The Supreme Court, on the other hand, found that medical aid funds operate to protect the interest of their members and this does not mean that the funds operated for gain or reward - the fact that funds are specifically prohibited from distributing a surplus to their members in terms of the MAF Act rendered the funds non-profit concerns. The Supreme Court concluded that medical aid funds, as highly regulated entities established for very specific socio-economic purposes, are not enterprises for purposes of the Act and, accordingly, do not fall within the jurisdiction of the NaCC. Similarly, NAMAF as an industry body of medical aid funds did also not fall within the definition of an enterprise and was excluded from the application of the Act.
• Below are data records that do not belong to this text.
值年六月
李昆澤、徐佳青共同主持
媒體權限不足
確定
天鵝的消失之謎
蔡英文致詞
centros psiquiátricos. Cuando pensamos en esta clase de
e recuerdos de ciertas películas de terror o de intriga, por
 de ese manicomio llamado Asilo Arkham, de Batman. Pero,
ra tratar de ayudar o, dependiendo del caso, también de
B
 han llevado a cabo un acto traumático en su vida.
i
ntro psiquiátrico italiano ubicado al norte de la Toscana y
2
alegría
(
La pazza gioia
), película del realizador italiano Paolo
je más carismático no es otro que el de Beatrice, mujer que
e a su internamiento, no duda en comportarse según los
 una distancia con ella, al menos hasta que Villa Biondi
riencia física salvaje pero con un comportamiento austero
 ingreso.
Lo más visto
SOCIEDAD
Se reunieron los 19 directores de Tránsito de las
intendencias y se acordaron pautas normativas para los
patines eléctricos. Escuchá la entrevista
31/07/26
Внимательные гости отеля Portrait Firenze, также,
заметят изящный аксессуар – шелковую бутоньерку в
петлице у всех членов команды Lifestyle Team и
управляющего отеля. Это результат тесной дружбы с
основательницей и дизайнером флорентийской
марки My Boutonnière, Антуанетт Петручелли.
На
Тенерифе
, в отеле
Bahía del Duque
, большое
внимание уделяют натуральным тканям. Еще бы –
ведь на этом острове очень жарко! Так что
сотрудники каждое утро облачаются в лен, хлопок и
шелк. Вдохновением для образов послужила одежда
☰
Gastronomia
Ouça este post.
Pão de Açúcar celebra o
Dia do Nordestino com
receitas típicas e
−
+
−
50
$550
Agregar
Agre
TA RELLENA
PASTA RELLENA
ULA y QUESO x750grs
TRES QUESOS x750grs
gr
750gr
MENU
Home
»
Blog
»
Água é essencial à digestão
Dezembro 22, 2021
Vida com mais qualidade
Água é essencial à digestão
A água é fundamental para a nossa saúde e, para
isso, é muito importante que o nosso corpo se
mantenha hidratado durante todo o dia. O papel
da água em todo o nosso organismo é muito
Competition Commission of Mauritius makes position in respect of minimum resale price maintenance clear
During June 2017, the Competition Commission of Mauritius published a media release inviting suppliers that engage in minimum resale price maintenance to come forward and apply for immunity from financial penalties. The CCM's amnesty programme runs until 5 October 2017 and suppliers will have the opportunity to disclose to the CCM's the enforcement of minimum resale price maintenance against their distributors and to undertake to correct this behaviour.
For a supplier to participate in the amnesty programme the supplier must:
- report its engagement in minimum resale price maintenance to the CCM;
- provide binding undertakings that it will cease engaging in minimum resale price maintenance and address the competition concerns with this conduct; and
- collaborate with the CCM throughout its investigation of the conduct.
Competition Commission Of Mauritius launches a market inquiry into the construction industry
The Competition Commission of Mauritius announced during April 2017 that it has launched a market study to investigate the state of competition in the construction industry in Mauritius. This decision follows on the CCM's involvement in the African Competition Forum's multijurisdictional study into the construction industry which also involves South Africa, Swaziland, Kenya, Malawi, Gambia and Gabon. The CCM has identified perceived structural issues within the construction industry in Mauritius that will be assessed during the market study, including regulatory barriers, market structure, the level of vertical integration in the construction industry.
COMESA signs MOU with Competition Commission of Mauritius
During March 2017, the Competition Commission of the Common Market for Eastern and Southern Africa concluded a Memorandum of Understanding with the Competition Commission of Mauritius.
The MOU is aimed at facilitating cooperation between the two competition regulators and follows on similar MOUs concluded between the Competition Commission and COMESA and the competition authorities of Malawi, Swaziland, Seychelles, Kenya, Egypt, Madagascar and Zambia.
Notably, the CCM is one of the local competition law regulators (another being the Competition Authority of Kenya) that disputes the exclusive jurisdiction of the Competition Commission of COMESA in respect of competition law matters. Practically this means that merging parties are, generally, required to notify both the CCM and Competition Commission of COMESA of a transaction that satisfies the notification thresholds of both competition regulators. The MOU does not address this issue of dual jurisdiction but states that the CCM and Competition Commission of COMESA will each notify the other in respect of particular information the bodies may obtain regarding mergers that could be relevant to the other body - which implies that the enforcement of dual jurisdiction will remain unchanged.